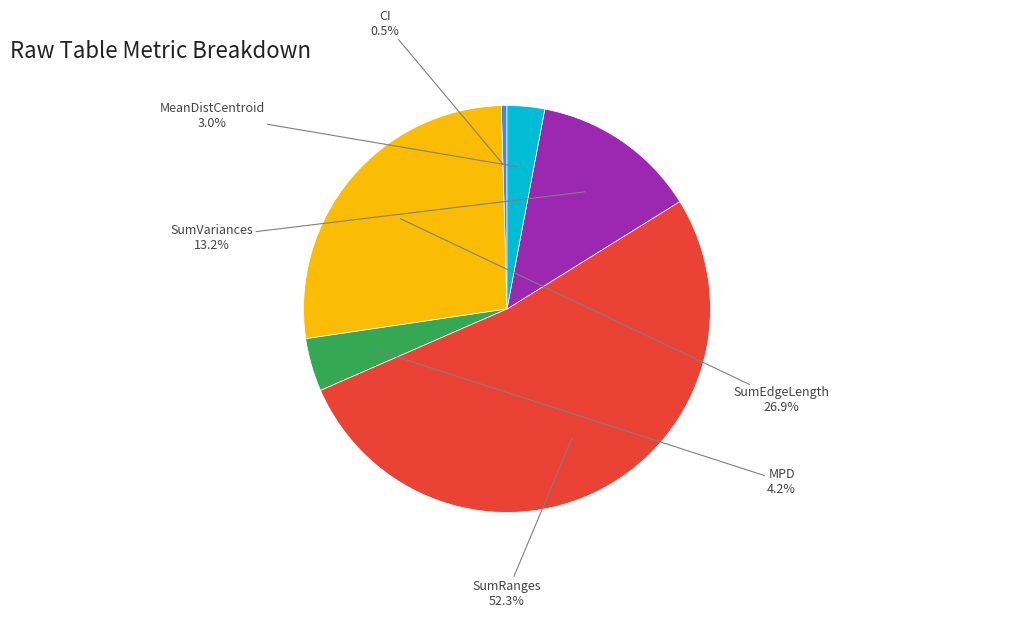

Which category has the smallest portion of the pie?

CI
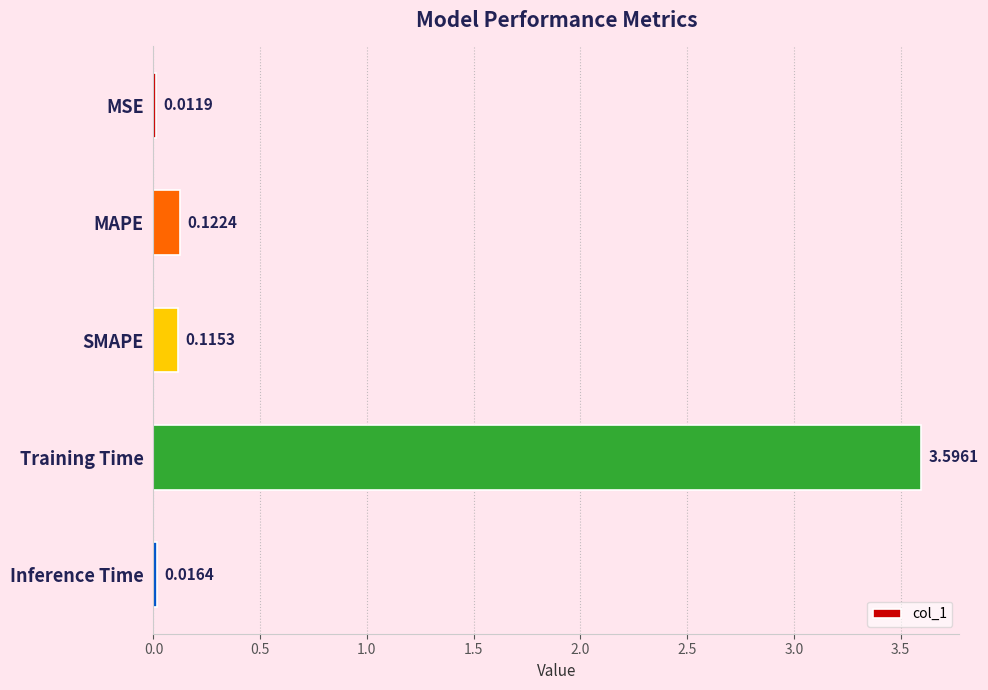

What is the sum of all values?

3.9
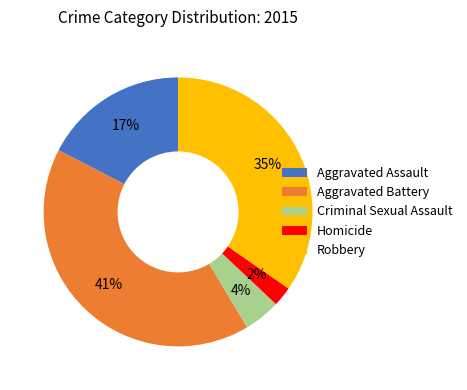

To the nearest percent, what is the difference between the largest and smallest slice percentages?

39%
──────────
Please output all of the records above word for word, leaving out the pictures.

## Final answer
Which category has the smallest portion of the pie?

CI

What is the sum of all values?

3.9

To the nearest percent, what is the difference between the largest and smallest slice percentages?

39%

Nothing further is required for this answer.